The program, with pianist Helmut Deutsch, consisted of 11 arias and one Italian song performed (without a live audience) in the ornate 18th-century library of Polling Abbey near Munich, where Kaufmann lives. With a couple of exceptions, this was a greatest-hits collection of numbers from “Tosca,” “Turandot,” “Roméo et Juliette,” “La Gioconda” and more. Still, Kaufmann has been perhaps the Met’s most elusive star, and it was exciting to hear him again, even over a livestream.




The concert had a feeling of unusual intimacy, like a song recital; Kaufmann and Deutsch, an elegant pianist, have been frequent partners in recordings and performances of lieder. The familiar arias felt like they had been considered anew, and Kaufmann’s singing was splendid — his voice vibrant with dusky colors and warmth, his phrasing impassioned.

When called for, he drew on smoldering power, as in his heroic account of an aria from Giordano’s “Andrea Chénier.” Yet I’ve seldom heard the “Flower Song” from Bizet’s “Carmen” sung with such tenderness and vulnerability. Kaufmann did the climactic phrase with a softness rare among tenors, following the pianissimo dynamic Bizet wrote in the score. The high B-flat was beautifully subdued.

To give Kaufmann some breaks Saturday, excerpts from his Met Live in HD broadcasts were shown, including scenes from Wagner’s “Die Walküre,” Massenet’s “Werther” and Puccini’s “La Fanciulla del West.” There was even footage of Kaufmann performing “Vesti la giubba” from “Pagliacci” at the Salzburg Easter Festival in 2015.

If all this, and the photo montages of Kaufmann in action at the Met, pushed the promotional trappings a little too obviously, no matter. Revisiting his triumphs was a reminder of what opera fans are missing right now. The 12-concert recital series, hosted by Christine Goerke, will include performances from various locations by Renée Fleming, Anna Netrebko, Joyce DiDonato, Bryn Terfel, Angel Blue, Lise Davidsen and others.

One delicate issue came up during Gelb’s recent Times interview: While the stars participating in the series are being paid, the Met’s orchestra and chorus, among other employees, remain furloughed. But Gelb said the recitals, and other initiatives, are necessary to keep the company going.

“If there’s no Met to come back to,” he said, “the jobs of our furloughed artists will be lost.”

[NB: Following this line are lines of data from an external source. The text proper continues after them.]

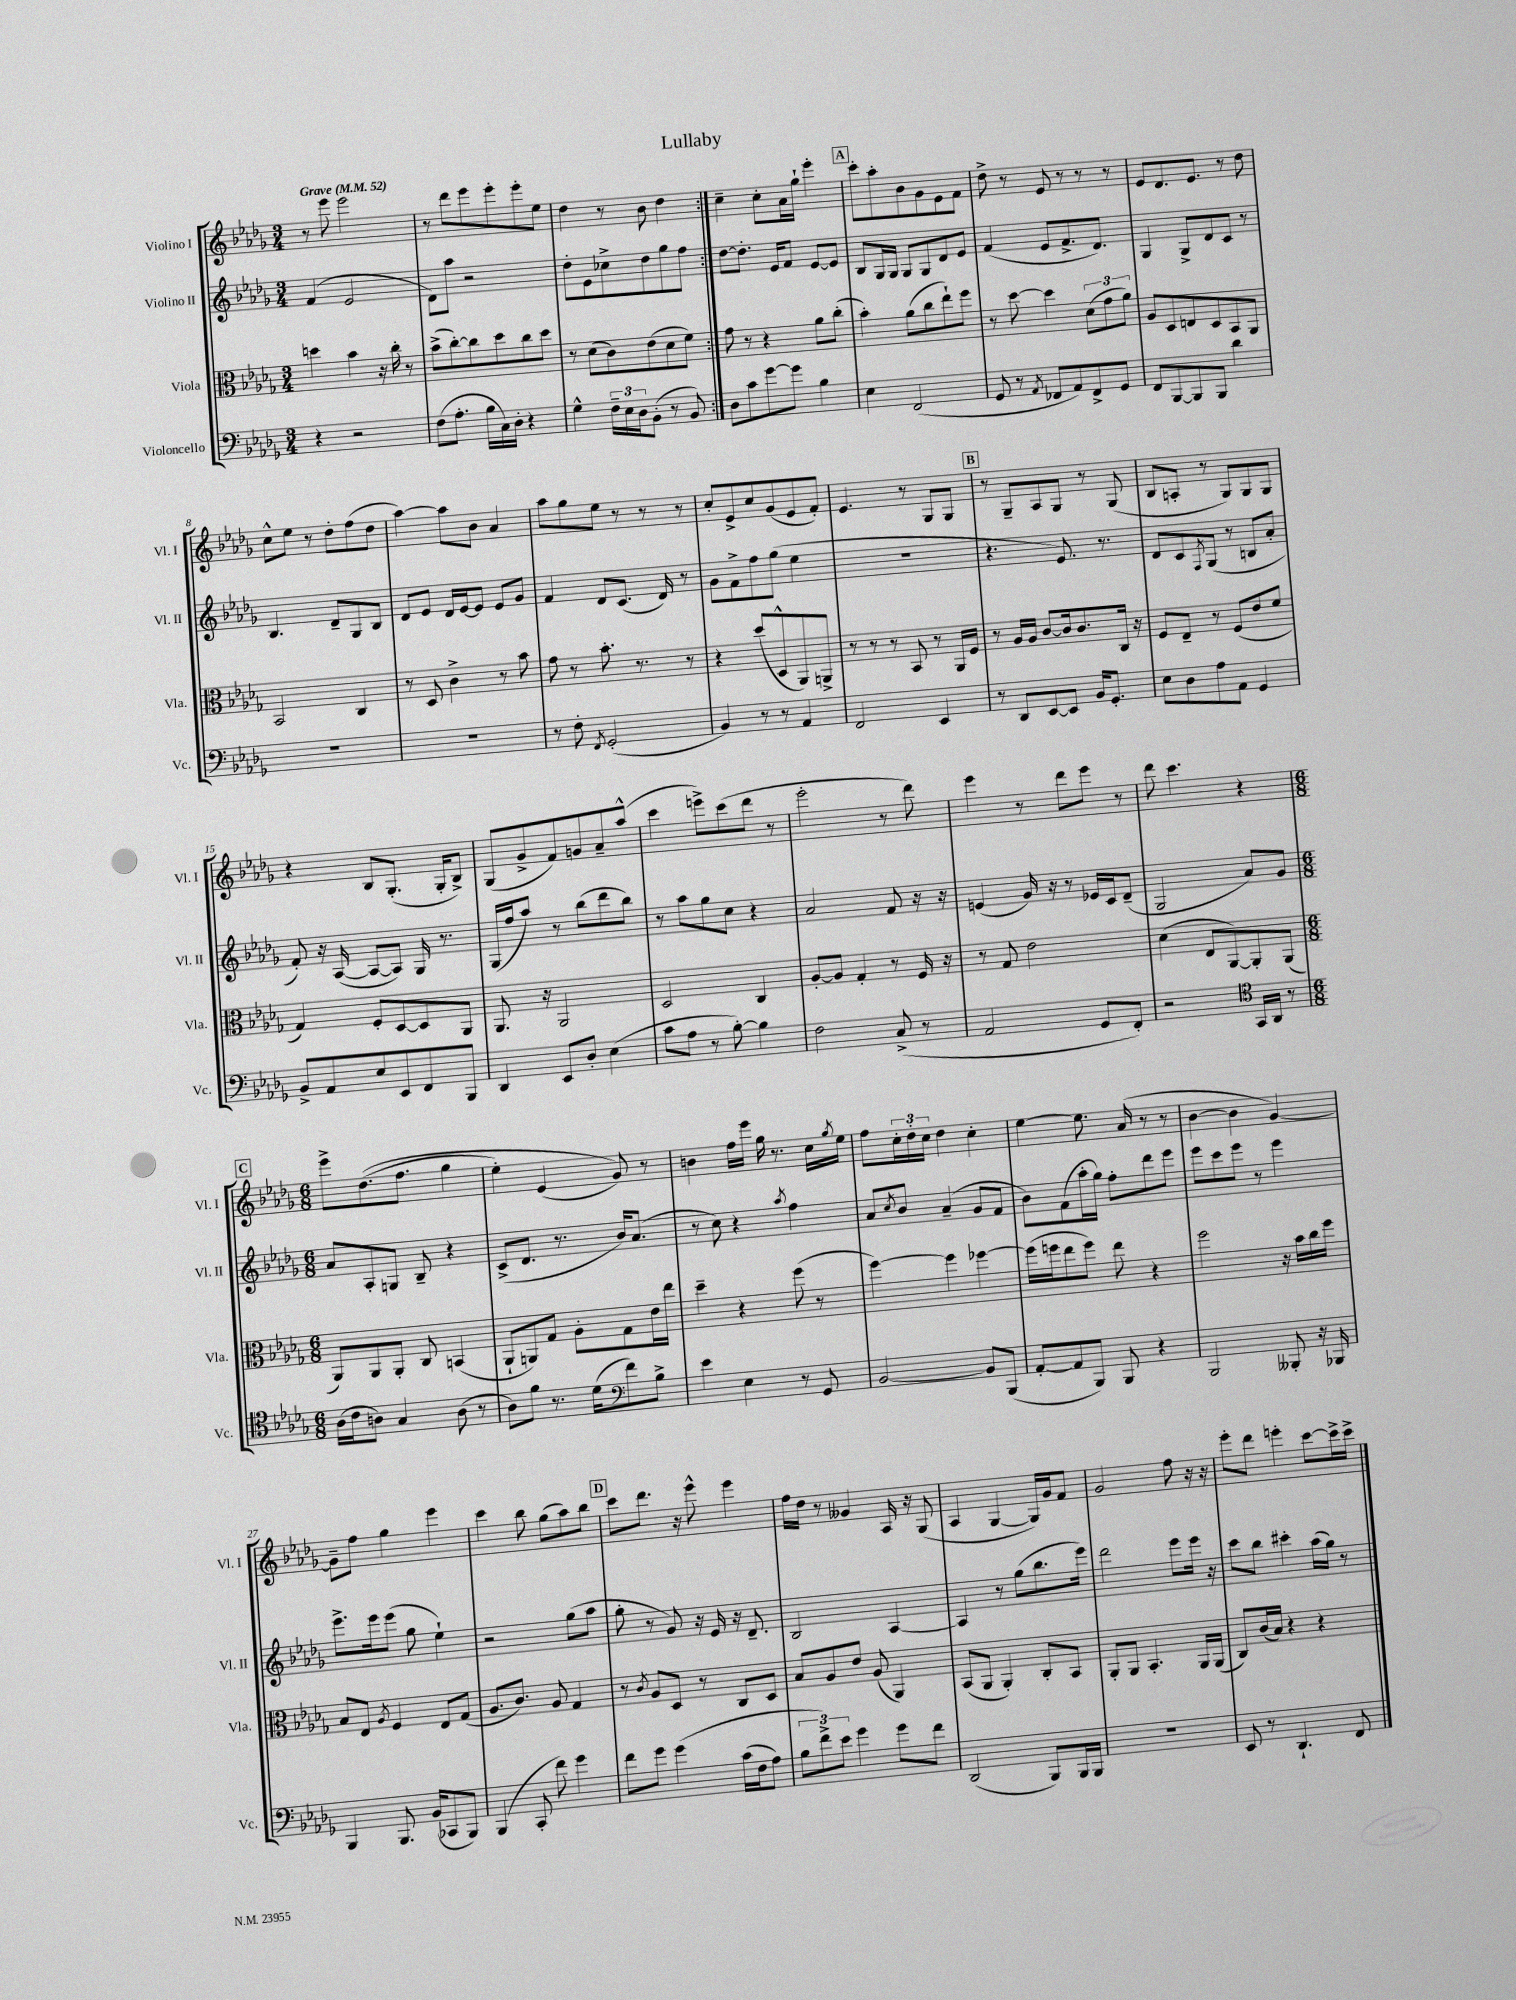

**kern	**kern	**kern	**kern
*staff4	*staff3	*staff2	*staff1
*clefF4	*clefC3	*clefG2	*clefG2
*k[b-e-a-d-g-]	*k[b-e-a-d-g-]	*k[b-e-a-d-g-]	*k[b-e-a-d-g-]
*M3/4	*M3/4	*M3/4	*M3/4
*MM52	*MM52	*MM52	*MM52
4r	4dd	(4f	8r
.	.	.	8eee-
2r	4b-	2e-	2eee-
.	16r	.	.
.	16cc'	.	.
.	8r	.	.
=	=	=	=
(8F	(8b-^	8d-)	8r
8.A-'	[8cc')	8aa-	8ddd-
.	8cc]	2r	8eee-
16B-	.	.	.
16C)	8dd-	.	8eee-'
16D-'	.	.	.
4r	8cc	.	8eee-'
.	8dd-	.	8ee-
=	=	=	=
4G-^^	8r	8dd-'	4dd-
.	(8d-	8e-	.
24F~	8c)	8cc-^	8r
24E-	.	.	.
24D-	.	.	.
(8BB-'	(8e-	8dd-	8b-
8r	8d-	8gg-	4dd-
8BB-)	8f)	8ff	.
=:|!	=:|!	=:|!	=:|!
8D-	8g-	[8dd-	4cc~
8c	8r	8.dd-']	.
[8g-	4r	.	8cc'
.	.	16e-	.
8g-]	.	8f	16a-
.	.	.	16gg-`
4B-	8a-	[8e-	4eee-'
.	(8cc'	8e-]	.
=	=	=	=
4E-	4b-')	8B-	8ccc'
.	.	16G-	8aa-'
.	.	16G-	.
(2FF	(8a-	8G-	8b-
.	8cc	8G-	8g-
.	8ee-`)	8d-	8e-
.	8ff	8e-	8f
=	=	=	=
8GG-	8r	(4f	8dd-^
8r	[8dd-	.	8r
8qAA-	.	.	.
8FF-	4dd-]	8e-	8e-
8AA-)	.	8.f^	8r
8FF-^	(12d-	.	8r
.	.	8.d-)	.
.	12g-	.	.
8GG-	.	.	8r
.	12a-)	.	.
=	=	=	=
8FF	8A-	4G-	8e-
[8BBB-	8D-	.	8.d-
8BBB-]	8E	8G-^	.
.	.	.	8.e-
8BBB-	8D-	8d-	.
4d-	8BB-	8c	8r
.	8AA-	8r	8dd-
=	=	=	=
2.r	2BB-	4.B-	8cc^^
.	.	.	8ee-
.	.	.	8r
.	.	8d-~	8dd-'
.	4C	8G-	(8ff
.	.	8B-	8dd-
=	=	=	=
2.r	8r	8d-	[4aa-)
.	8D-	8e-	.
.	4c^	16d-	8aa-]
.	.	[16e-	.
.	.	8e-]	8b-
.	8r	8e-	4a-
.	8b-	8g-	.
=	=	=	=
8r	8g-	4f	8aa-
8F'	8r	.	8gg-
8qFF	.	.	.
(2GG-'	8.b-'	8d-	8ee-
.	.	(8.c	8r
.	8.r	.	.
.	.	.	8r
.	.	16d-)	.
.	8r	8r	8r
=	=	=	=
4BB-)	4r	8g-	8cc'
.	.	8f^	8e-^
8r	(8dd-	8ff	8cc
8r	8D-^^	(8gg-	(8g-
4AA-	8AA-)	4ee-	8e-
.	8AA^	.	8f')
=	=	=	=
2FF	8r	2.r	4.e-
.	8r	.	.
.	8r	.	.
.	8BB-	.	8r
4EE-	8r	.	8G-
.	16AA-	.	8G-
.	16F	.	.
=	=	=	=
8r	8r	4.r	8r
8DD-	16A-	.	8G-~
.	16A-	.	.
[8EE-	[8c	.	8A-
8EE-]	16c]	8.e-)	8G-
.	8.c	.	.
16BB-	.	.	8r
8.GG-'	.	8.r	.
.	16C	.	(8G-
.	16r	.	.
=	=	=	=
8E-	8F	8d-	8B-
8D-	8E-~	8c	8A'
.	.	8qF	.
8A-	8r	(8G-	8r
8AA-	(8F	8r	8G-)
4GG-	8e-	8B	8G-
.	8f	8a-'	8G-
=	=	=	=
8BB-^	4G-)	8f')	4r
8AA-	.	16r	.
.	.	([16A-	.
8E-	8F'	8A-_	8B-
8EE-	[8D-	8A-])	(8.G-'
8FF	8D-]	16G-	.
.	.	8.r	16G-'
8BBB-	8AA-	.	8B-^)
=	=	=	=
4DD-	8.AA-	(16G-	(8G-
.	.	16ff	.
.	.	8aa-)	8g-^
.	16r	.	.
8EE-	2AA-	8r	8f)
8D-'	.	(8bb-	8g
(4E-	.	8ddd-	8a-~
.	.	8bb-)	(8aa-^^
=	=	=	=
8c	2D-	8r	4ccc
8A-	.	8aa-	.
8r	.	8gg-	8eee^)
[8B-')	.	8cc	(8ccc
4B-]	4C	4r	8ddd-
.	.	.	8r
=	=	=	=
2F	[8A-'	2a-	2eee-'
.	8A-]	.	.
.	4G-'	.	.
(8C^	8r	8f	8r
8r	16F	16r	8ddd-)
.	16r	16r	.
=	=	=	=
2AA-	8r	(4e	4eee-
.	8G-	.	.
.	2e-	16g-)	8r
.	.	16r	.
.	.	8r	8ddd-
8GG-	.	16e-	8eee-
.	.	16c	.
8FF')	.	(8d-~	8r
=	=	=	=
2r	(4d-	2G-	8ddd-
.	.	.	4.ccc
.	8E-	.	.
.	[8AA-)	.	.
16GG-	8AA-']	8a-)	4r
16AA-	.	.	.
8r	(8AA-	8g-	.
=	=	=	=
*clefC4	*	*	*
*M6/8	*M6/8	*M6/8	*M6/8
(16A-	8AA-)	8a-	8eee-^
16c	.	.	.
8A)	8AA-	8A-'	&((8.dd-
4G-	8AA-'	8G	.
.	.	.	8.ff
.	8C	8B-~	.
(8A	(4BB	4r	4gg-
8r	.	.	.
=	=	=	=
8A-)	8AA-`	(8c^	4ee-')
8f	8AA)	8.d-	.
8.r	8G-	.	(4e-
.	.	8.r	.
.	8A-'	.	.
(16d-	.	.	.
8f)	8G-	16b-)	8g-)&)
.	.	(8.a-	.
8B-^	16e-	.	8r
.	16ee-	.	.
=	=	=	=
*clefF4	*	*	*
4e-	4dd-~	8r	4b
.	.	8cc)	.
4E-	4r	4r	16ff
.	.	.	16eee-
.	.	.	16gg-
.	.	.	8.r
.	.	8qaa-	.
8r	(8ff	4ff	.
8GG-	8r	.	16cc
.	.	.	8qgg-
.	.	.	16ee-
=	=	=	=
[2BB-	[4ff)	8a-	8ff
.	.	8qcc	.
.	.	8b-	24cc'
.	.	.	24dd-'
.	.	.	24cc
.	4ff]	(4a-~	4dd-
8BB-]	[4ff-	8g-	4cc'
(8BBB-	.	8f	.
=	=	=	=
[8AA-'	(16ff-]	8b-)	[4ee-
.	16ff	.	.
8AA-]	8ee-	(8f	.
8BBB-)	8ff)	16aa-'	8.ee-]
.	.	16gg-)	.
8BBB-	8ee-	8ff'	.
.	.	.	(16a-
4r	4r	8ddd-	8r
.	.	8eee-	8r
=	=	=	=
2BBB-	2ff	8eee-	[4b-
.	.	8ccc	.
.	.	8eee-	4b-]
.	.	8r	.
8BBB--'	16r	4eee-	[4g-)
.	16b-	.	.
16r	16cc	.	.
16BBB-	16ff	.	.
=	=	=	=
4BBB-	8B-	8.eee-^	8g-~]
.	8E-	.	8ff
.	.	16eee-	.
.	8qA-	.	.
8.BBB-	4F	(8eee-	4gg-
.	.	8gg-	.
(16BB-	.	.	.
8CC-	8E-	4ee-`)	4eee-
8BBB-)	(8G-	.	.
=	=	=	=
(4BBB-	8.A-	2r	4ccc
.	8.c)	.	.
8CC'	.	.	8bb-
8f)	8A-	.	(8gg-
4g-	4G-	(8gg-	8aa-)
.	.	8aa-	8bb-
=	=	=	=
8f	8r	8gg-'	8ccc
.	8qc	.	.
8g-	8A-	8r	8.ddd-
&(4g-	8D-	8g-)	.
.	.	.	16r
.	8r	16r	8eee-^^
.	.	16e-	.
(16c	8C	16r	4eee-
16F	.	8.d-~	.
8A-)	8D-	.	.
=	=	=	=
12B-	8B-	2B-	16ff
.	.	.	16dd-
12f^&)	.	.	.
.	8A-	.	8r
12e-	.	.	.
4g-	8e-	.	4g--
.	(8A-	.	.
8g-	4AA-)	[4A-	16A-
.	.	.	16r
8f	.	.	(8G-
=	=	=	=
(2DD-	(8BB-	4A-]	4A-
.	8AA-	.	.
.	4AA-')	8r	[4G-
.	.	(8gg-	.
8BBB-)	8C'	8.bb-	16G-])
.	.	.	16g-
16BBB-	8BB-	.	8f
16BBB-	.	16eee-)	.
=	=	=	=
2.r	8AA-'	2ddd-	2g-
.	8AA-	.	.
.	4.BB-'	.	.
.	.	8eee-	8ff
.	16AA-	16eee-	16r
.	(16AA-	16r	16r
=	=	=	=
8EE-	8C)	8ccc	8eee-'
8r	(16c	8bb-	8ddd-
.	16B-)	.	.
4.DD-`	4r	4ccc#'	4eee'
.	4r	(16aa-	[8ccc
.	.	16gg-)	.
8FF	.	8r	16ccc^]
.	.	.	16ccc^
==	==	==	==
*-	*-	*-	*-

Kaufmann implicitly acknowledged this at the end of the concert, after a valiant performance of “Nessun dorma.” He and Deutsch, following hygiene protocols, bumped elbows instead of shaking hands. Then Kaufmann spoke of what a “pleasure and privilege” it was to be the first singer in the recital series. Not all musicians have that privilege right now, he added. So he announced that he was donating $5,000 to the Met, with the hope that its artists and audiences will be together again soon.